Amit Sevak, CEO of ETS, said: "What's inspiring is learning that leads to real-world opportunity. This collaboration helps open new pathways into the AI economy where skill-based measurement becomes the critical link between learning and livelihood."
Three Organizations, One Platform
Khan Academy provides the learning platform. TED contributes content and its speaker network. ETS handles assessment. The combined model lets students engage with content, complete structured learning, and participate in discussions and peer collaboration.
Sal Khan, Founder and CEO of Khan Academy, said: "We're at a moment when education and the world are evolving quickly, and people need new ways to learn, build and demonstrate their capabilities."
Logan McClure Davda, CEO of TED, said: "At a time when learning is changing quickly, we now need new ways to help people engage with ideas, develop judgment, and apply what they learn."
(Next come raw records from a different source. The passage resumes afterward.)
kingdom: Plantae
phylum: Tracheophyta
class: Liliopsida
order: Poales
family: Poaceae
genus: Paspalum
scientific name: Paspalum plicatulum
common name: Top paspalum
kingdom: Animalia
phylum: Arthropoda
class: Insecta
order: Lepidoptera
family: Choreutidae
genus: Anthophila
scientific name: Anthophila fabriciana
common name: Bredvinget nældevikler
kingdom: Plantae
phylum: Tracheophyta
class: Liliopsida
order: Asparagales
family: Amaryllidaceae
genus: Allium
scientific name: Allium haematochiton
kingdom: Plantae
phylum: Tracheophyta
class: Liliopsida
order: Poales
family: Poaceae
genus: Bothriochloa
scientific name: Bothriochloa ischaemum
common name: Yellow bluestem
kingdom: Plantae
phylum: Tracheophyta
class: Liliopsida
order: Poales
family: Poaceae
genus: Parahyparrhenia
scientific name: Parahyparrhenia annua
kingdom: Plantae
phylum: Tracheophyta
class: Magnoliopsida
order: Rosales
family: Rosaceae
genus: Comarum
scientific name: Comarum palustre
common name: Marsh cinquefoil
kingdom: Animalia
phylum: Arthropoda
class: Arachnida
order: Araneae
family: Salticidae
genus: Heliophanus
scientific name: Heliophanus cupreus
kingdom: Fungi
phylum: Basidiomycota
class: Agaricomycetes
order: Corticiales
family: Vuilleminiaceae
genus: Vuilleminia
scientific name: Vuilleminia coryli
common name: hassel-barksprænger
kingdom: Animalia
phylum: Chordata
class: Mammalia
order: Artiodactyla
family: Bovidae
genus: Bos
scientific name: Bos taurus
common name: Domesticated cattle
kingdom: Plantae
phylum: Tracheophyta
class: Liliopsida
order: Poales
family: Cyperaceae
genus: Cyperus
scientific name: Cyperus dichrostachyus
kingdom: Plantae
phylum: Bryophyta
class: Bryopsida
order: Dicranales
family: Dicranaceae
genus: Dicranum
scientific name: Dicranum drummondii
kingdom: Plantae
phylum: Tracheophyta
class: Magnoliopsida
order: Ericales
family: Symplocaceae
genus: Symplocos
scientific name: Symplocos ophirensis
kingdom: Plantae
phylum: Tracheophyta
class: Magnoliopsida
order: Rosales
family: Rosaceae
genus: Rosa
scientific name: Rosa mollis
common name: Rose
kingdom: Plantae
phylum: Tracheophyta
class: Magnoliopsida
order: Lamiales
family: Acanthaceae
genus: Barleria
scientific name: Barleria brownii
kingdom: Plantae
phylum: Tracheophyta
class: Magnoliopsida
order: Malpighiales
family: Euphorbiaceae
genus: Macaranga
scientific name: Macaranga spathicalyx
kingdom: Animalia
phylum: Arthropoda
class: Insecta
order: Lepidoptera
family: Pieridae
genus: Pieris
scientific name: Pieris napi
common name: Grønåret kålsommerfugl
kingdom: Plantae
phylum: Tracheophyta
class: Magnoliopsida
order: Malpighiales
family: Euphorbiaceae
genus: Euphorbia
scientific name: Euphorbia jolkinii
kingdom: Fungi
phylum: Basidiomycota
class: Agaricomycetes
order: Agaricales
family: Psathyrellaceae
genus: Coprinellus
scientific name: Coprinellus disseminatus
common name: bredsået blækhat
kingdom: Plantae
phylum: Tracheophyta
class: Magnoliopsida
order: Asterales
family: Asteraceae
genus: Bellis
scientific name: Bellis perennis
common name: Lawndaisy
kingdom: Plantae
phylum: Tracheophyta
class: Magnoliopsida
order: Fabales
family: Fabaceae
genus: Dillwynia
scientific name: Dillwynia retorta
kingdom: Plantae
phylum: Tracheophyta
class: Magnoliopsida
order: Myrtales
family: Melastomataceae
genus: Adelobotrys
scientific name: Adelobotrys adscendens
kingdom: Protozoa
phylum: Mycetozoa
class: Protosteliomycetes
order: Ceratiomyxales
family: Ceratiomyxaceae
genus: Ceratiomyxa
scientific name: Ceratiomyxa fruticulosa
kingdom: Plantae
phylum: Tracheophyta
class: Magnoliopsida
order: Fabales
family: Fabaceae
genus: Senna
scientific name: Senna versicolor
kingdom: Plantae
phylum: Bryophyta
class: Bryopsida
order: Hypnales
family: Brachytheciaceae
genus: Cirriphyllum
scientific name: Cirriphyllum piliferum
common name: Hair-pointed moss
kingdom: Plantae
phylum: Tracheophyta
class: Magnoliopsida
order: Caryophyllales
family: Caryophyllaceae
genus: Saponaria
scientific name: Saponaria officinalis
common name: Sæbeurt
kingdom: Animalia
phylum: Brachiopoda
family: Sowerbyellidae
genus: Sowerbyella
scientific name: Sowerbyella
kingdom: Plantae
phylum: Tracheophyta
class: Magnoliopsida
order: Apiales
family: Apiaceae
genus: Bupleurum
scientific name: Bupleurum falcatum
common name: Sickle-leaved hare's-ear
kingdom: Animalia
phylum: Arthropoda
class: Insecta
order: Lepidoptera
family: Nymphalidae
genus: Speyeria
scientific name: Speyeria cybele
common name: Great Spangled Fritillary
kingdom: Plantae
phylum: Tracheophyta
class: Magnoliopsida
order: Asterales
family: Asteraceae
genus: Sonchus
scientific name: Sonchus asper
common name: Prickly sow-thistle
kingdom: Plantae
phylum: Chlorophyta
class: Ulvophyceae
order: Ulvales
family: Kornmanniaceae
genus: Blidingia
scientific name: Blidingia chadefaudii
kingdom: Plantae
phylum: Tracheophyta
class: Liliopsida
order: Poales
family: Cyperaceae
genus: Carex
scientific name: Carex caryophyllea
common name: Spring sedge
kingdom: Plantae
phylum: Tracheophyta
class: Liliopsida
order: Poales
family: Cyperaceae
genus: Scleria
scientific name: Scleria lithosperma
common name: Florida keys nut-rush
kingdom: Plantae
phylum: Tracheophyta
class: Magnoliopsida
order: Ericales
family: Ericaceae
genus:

The institute positions itself as an additional pathway into AI-related roles rather than a replacement for traditional degrees. Details on program length, cost, and specific admission requirements have not been announced.
For educators, this model signals a broader shift toward competency-based assessment and employer-aligned curriculum design in higher education. The institute's approach to AI for Education and Generative AI and LLM applications reflects how institutions are rethinking program structure around skills that employers actually need.